Chaque journée est articulée autour d’une thématique forte : « Un réel raconté », qui célèbre la puissance libératrice de la fiction ; « Écologie queer », pour tisser le lien fertile entre luttes LGBTQIA+ et écologie ; « Mobilisations terrestres », un appel à forger de nouvelles solidarités face aux dérives autoritaires ; et « Infrastructures du numérique : impérialisme global, ravage local », qui interroge nos dépendances techno‑énergétiques.
Au cœur du festival, la place Nina Berberova devient forum vivant : discussions collectives, lectures, stands d’associations, moments festifs animés par la Discothèque Nationale de Belgique – un concentré d’écologie joyeuse et mobilisatrice.
Les intervenant·es constituent un aréopage riche : Achille Mbembe, Alain Damasio, Eliane Brum, Kaoutar Harchi, David Abram, pour ne citer qu’iels.
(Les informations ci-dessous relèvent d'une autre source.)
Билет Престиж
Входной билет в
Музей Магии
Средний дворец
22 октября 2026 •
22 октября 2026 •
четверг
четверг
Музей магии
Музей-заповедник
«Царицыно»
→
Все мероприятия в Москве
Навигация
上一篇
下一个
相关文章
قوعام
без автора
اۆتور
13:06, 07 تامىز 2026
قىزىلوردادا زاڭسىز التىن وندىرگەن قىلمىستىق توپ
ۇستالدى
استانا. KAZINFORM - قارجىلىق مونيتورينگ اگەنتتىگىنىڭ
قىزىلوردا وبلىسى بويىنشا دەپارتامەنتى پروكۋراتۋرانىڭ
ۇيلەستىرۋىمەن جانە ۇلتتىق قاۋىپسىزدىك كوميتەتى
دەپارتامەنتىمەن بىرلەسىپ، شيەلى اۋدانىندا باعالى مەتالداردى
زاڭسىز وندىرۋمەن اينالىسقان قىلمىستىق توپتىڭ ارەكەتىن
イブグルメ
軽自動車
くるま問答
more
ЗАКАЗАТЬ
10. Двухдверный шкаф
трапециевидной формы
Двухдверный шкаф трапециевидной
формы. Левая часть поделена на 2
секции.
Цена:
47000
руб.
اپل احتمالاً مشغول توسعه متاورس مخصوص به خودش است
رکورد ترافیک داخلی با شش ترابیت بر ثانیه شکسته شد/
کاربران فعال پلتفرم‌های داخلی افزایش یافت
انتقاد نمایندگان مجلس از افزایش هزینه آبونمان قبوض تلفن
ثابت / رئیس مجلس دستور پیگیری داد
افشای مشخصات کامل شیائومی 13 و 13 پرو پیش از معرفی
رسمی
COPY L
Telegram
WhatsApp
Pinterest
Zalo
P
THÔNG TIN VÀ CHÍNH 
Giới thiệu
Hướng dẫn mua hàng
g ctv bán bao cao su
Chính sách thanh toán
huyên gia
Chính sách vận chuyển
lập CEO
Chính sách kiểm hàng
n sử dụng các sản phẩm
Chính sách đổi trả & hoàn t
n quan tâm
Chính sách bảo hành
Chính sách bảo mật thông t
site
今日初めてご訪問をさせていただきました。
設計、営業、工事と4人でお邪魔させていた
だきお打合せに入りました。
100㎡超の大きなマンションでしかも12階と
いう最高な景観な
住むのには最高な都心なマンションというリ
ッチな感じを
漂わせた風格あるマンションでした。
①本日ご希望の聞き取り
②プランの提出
Une constellation de penseur·euses, artistes, activistes, scientifiques, réuni·es ici autour d’un même désir : imaginer et incarner un avenir écologique inclusif.
2025 marque aussi un focus particulier sur le Brésil, à la faveur d’un commissariat collectif (Autres Brésils, Véronique Mortaigne, Bintou Semporé, Isadora Dartial, Jeanne Lacaille). Projections, concerts, réflexions collectives et ateliers offriront une fenêtre plurielle sur les imaginaires brésiliens.
Autre point fort, l’Université du vivant, un parcours immersif entièrement gratuit (hors repas et hébergement), dédié à une trentaine de jeunes de 18–25 ans. Ateliers pratiques autour de la souveraineté alimentaire, du soin de la terre, des savoirs partagés : autant de pistes pour transformer l’engagement en action durable.
Le festival ne se limite pas à Arles : il est désormais anisotrope, porté aussi au Cameroun, en Colombie, au Japon, au Brésil, de sorte à décentrer le discours occidental de l’écologie politique et enrichir les convergences.
Dans un contexte de défiance grandissante envers l’action politique, « Agir pour le vivant » se présente, plus que jamais, comme un espace‑laboratoire : ces cinq jours offrent à la fois refuge, outil, étincelle – pour reprendre souffle et forger ensemble des alternatives concrètes.